*What to work on*. Reproduce every row below character for character, keeping each line as it stands.

*Available records*.
┄┄┄┄┄┄┄┄┄┄┄┄┄┄┄┄┄┄┄┄

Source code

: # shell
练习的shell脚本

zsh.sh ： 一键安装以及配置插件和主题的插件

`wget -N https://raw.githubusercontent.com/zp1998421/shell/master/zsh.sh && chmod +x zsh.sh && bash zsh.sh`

┄┄┄┄┄┄┄┄┄┄┄┄┄┄┄┄┄┄┄┄

*Your solution*.
Source code

: # shell
练习的shell脚本

zsh.sh ： 一键安装以及配置插件和主题的插件

`wget -N https://raw.githubusercontent.com/zp1998421/shell/master/zsh.sh && chmod +x zsh.sh && bash zsh.sh`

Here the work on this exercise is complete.